Fundraising fell 16% in 2025 to $395 billion — the fourth consecutive annual decline — even as infrastructure and secondary vehicles attracted incremental capital. Pension funds and endowments, once eager partners, have grown selective. They now seek net internal rates of return above 20%. In prior cycles, a company growing EBITDA by 5% annually could deliver acceptable returns. In today’s environment of higher rates and tighter multiples, firms require sustained annual growth of 12% over five years to achieve equivalent outcomes. Twelve is the new five. That is not optimisation. It is a transformation.
The most promising assets have already been sold. What remains are companies with more complex narratives — less obvious trajectories, more uncertain exits. The longer they remain on balance sheets, the more internal rates of return erode. Beyond five or six years, IRRs lose their allure. Private equity thrives on disciplined alchemy: operational improvement, financial engineering, and timely disposal. But when the exits stall, the model strains. Returns compress. Capital remains trapped. Fundraising becomes an exercise in persuasion rather than momentum.
Yet the industry is not terminal. Private equity continues to offer diversification unavailable in increasingly concentrated public markets. That claim retains validity. But diversification is not liquidity. And liquidity is what investors crave. The paradox is stark. Private equity manages trillions. It commands influence across industries and geographies. It sits at the apex of modern capital allocation. And yet it is struggling to convert paper value into realised cash.

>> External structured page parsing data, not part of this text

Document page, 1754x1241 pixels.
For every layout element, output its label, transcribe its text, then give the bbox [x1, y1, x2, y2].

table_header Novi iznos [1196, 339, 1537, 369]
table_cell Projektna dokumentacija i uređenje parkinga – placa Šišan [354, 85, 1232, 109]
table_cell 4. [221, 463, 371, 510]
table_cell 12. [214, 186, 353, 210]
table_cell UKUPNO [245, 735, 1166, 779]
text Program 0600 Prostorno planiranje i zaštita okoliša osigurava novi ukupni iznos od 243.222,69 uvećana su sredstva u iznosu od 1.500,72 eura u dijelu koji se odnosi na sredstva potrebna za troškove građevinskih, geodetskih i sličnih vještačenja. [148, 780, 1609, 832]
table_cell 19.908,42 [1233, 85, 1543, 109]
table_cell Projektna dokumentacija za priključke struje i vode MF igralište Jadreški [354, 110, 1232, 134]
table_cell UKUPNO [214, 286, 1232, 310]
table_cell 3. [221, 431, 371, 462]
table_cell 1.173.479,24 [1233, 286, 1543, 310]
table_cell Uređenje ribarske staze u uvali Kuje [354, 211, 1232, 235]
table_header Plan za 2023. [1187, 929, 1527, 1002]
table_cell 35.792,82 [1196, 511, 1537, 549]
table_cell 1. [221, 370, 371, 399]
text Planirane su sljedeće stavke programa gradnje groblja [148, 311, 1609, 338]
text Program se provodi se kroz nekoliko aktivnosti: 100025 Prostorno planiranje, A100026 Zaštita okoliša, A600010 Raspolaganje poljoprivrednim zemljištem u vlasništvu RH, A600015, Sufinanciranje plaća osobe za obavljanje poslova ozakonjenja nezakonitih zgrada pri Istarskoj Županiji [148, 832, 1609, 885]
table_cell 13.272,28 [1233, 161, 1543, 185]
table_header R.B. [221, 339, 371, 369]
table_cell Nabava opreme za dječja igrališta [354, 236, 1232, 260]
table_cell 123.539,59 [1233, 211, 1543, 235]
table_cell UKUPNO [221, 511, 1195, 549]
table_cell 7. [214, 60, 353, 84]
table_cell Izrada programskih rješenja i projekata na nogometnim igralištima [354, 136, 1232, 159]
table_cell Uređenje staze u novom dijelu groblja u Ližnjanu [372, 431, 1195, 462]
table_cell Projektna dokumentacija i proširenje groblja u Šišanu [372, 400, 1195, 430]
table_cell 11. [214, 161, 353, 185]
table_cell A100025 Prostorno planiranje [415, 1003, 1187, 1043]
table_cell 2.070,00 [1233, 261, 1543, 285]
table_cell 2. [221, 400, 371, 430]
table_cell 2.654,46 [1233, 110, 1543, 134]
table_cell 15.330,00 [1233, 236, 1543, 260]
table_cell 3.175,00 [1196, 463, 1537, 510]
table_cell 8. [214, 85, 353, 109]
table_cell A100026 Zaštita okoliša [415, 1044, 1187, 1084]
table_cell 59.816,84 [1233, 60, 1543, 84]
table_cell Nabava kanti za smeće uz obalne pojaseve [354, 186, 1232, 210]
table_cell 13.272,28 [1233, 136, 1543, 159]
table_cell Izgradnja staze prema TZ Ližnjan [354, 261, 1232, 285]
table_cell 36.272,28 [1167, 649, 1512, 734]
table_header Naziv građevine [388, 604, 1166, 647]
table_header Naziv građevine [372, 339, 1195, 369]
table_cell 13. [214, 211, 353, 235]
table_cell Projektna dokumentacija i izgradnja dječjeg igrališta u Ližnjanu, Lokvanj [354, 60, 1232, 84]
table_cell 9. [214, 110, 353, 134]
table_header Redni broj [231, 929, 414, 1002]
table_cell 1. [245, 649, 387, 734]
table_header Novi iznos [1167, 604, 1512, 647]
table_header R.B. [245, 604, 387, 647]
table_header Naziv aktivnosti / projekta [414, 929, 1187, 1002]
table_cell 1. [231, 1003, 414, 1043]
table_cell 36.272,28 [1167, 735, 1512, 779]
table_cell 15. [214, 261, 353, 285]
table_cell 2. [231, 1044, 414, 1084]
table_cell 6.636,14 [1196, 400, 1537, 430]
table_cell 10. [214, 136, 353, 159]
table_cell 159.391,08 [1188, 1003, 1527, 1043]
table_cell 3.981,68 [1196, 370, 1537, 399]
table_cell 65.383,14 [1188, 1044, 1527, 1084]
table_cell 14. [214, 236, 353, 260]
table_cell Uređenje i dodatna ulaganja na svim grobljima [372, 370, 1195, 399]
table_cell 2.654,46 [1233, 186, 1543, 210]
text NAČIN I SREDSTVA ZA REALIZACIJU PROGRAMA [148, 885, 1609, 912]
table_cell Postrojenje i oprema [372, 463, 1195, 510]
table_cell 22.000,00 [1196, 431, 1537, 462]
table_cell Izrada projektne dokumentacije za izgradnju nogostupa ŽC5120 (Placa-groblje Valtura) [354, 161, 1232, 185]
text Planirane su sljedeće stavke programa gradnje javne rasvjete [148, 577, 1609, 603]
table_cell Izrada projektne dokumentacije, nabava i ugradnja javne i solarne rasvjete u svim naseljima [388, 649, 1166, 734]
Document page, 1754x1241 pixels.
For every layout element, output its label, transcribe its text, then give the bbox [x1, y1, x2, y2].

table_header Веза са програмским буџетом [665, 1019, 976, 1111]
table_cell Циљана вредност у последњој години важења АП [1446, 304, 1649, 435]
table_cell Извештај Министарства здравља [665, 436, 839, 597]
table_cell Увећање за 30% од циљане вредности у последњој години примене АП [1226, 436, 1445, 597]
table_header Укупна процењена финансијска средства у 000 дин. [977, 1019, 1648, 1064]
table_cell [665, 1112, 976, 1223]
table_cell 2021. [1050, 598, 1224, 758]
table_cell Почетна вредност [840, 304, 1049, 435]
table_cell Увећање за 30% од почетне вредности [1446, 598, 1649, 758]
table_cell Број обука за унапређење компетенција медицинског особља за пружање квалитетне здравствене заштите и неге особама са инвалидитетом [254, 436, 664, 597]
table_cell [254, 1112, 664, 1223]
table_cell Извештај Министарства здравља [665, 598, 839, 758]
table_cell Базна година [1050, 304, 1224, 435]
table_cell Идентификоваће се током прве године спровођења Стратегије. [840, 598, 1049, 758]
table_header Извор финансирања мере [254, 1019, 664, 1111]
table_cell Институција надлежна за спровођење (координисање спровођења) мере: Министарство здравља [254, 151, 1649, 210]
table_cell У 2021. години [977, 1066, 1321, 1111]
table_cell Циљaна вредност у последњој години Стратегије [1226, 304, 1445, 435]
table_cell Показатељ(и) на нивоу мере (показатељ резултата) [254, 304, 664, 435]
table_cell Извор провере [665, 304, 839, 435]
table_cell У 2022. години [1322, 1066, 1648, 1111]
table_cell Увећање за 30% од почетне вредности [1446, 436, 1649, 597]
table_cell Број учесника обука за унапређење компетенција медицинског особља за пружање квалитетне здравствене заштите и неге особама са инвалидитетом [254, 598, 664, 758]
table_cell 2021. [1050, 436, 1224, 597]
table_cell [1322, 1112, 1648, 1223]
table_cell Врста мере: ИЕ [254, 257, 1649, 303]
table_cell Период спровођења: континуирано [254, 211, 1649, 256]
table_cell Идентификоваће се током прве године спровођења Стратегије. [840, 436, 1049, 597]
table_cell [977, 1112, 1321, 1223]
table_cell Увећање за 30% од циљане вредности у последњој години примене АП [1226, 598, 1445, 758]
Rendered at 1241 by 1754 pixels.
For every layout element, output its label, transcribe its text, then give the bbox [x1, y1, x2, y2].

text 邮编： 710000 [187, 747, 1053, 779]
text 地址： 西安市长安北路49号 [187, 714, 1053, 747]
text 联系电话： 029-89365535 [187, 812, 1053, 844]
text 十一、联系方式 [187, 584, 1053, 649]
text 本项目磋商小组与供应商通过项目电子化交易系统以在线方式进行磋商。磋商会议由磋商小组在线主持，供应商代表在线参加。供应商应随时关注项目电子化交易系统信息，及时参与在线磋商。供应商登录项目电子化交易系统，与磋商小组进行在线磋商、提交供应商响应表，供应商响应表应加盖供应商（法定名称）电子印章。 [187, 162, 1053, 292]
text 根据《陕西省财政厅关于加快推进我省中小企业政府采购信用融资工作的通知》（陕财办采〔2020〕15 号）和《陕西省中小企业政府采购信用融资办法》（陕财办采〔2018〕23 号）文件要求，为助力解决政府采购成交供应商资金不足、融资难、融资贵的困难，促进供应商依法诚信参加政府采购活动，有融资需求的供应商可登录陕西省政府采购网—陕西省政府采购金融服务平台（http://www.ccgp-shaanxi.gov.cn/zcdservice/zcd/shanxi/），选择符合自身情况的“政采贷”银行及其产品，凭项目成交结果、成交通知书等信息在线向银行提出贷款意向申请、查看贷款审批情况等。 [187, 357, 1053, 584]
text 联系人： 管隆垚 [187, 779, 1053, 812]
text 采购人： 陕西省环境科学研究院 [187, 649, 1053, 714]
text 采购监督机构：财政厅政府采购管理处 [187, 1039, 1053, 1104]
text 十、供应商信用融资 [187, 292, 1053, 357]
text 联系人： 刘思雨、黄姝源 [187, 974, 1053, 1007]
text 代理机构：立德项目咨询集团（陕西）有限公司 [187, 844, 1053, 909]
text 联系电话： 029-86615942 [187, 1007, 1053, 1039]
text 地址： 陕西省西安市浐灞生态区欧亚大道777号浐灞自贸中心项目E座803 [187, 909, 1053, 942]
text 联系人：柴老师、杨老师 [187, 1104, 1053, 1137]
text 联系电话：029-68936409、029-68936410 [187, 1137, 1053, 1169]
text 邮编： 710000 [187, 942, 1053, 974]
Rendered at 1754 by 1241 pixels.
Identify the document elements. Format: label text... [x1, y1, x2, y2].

The backlog is not merely numerical. It is psychological. When $3.8 trillion waits for a bid, valuation becomes aspiration rather than transaction. Investors begin to question marks. General partners hesitate to crystallise losses. The equilibrium freezes. This is not a collapse. It is congestion. But in finance, congestion can metastasise. Extended holding periods compress IRRs. Lower IRRs deter fresh commitments. Reduced fundraising limits for new acquisitions. The virtuous cycle inverts. Private equity once promised perpetual compounding. Today, it resembles a motorway at capacity — powerful vehicles idling, engines running, exits distant. For now, the industry waits for the one variable it cannot manufacture: a decisive reopening of liquidity. Until then, the great machine of leveraged ambition remains stalled, surrounded not by crisis — but by accumulation. And accumulation, in excess, becomes its own risk.